A bit similar to Submitting two articles to the same journal at the same time but not exactly. I was wondering about the strategy for publishing two related, but separate papers. Could there be a benefit (in terms of your chance of getting accepted) in submitting the two papers to the same publisher, while explicitly asking for publication in two of their separate journals (given that they have different audiences/criteria)? Or should you just submit them separately, in a vacuum?
To give some context (too much in hinsight, so feel free to skip) I will use my case as an example, although I am sure it applies elsewhere.
We did an experiment that uncovered a new piece of physics, previously not seen before. We investigated how it came about, and on which parameters it depends. We constructed a model that was able to explain the data. Let's call this part A. In that same device, we then went on to use that physical effect to do something; we applied it and managed to create something novel and potentially useful, or at least a proof of concept.

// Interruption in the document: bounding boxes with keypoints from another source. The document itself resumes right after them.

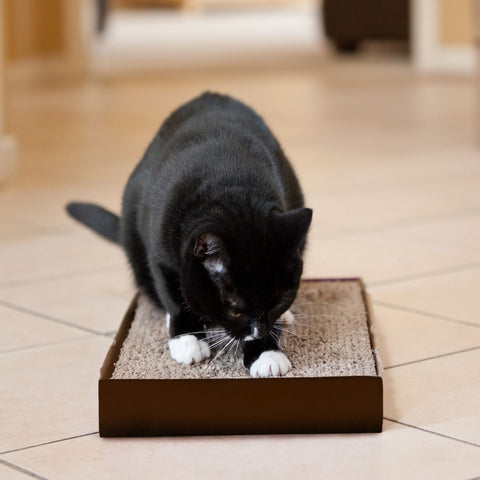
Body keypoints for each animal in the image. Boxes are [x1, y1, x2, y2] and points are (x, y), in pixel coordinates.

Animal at [68, 92, 316, 376]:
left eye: (277, 301)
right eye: (235, 310)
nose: (257, 333)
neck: (230, 185)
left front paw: (267, 353)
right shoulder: (160, 251)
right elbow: (172, 290)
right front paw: (187, 339)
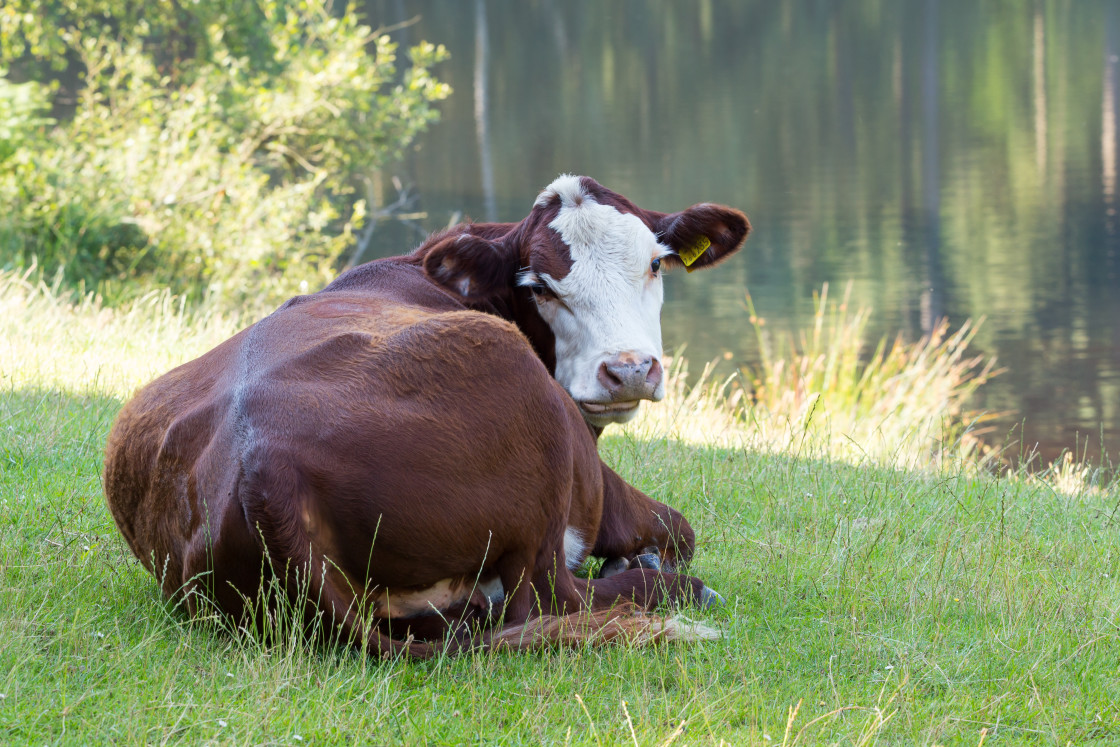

This is part B.
These two sets of results are, in my opinion, both worthy of publication. Part B however, has a broader scope and will most likely be more impactful, at least in the eyes of an editor. It is more of a hot topic item. Part A is more field-specific, but without it B comes out of nowhere and is poorly understood. I feel that combining the two texts would both be too long and not focused enough.
Now, my first thought was submit & publish separately. For part A we can go to a more specific (and lower impact) journal, and for part A we can try to aim for something more prestigious. But then I thought that perhaps it would make sense to try and bundle the papers in terms of publisher. What I mean by that is that some publishers have multiple journals that could house the papers (say Nature physics & Nature communications for the Nature family, or Physical Review X and Physical Review Letters or more specific like Physical Review B for APS). Could there be advantages to doing this? Could it be that the 'joint probability' of the papers getting published/accepted, P(A&B), is larger than if the papers come in separately, P(A)*P(B)?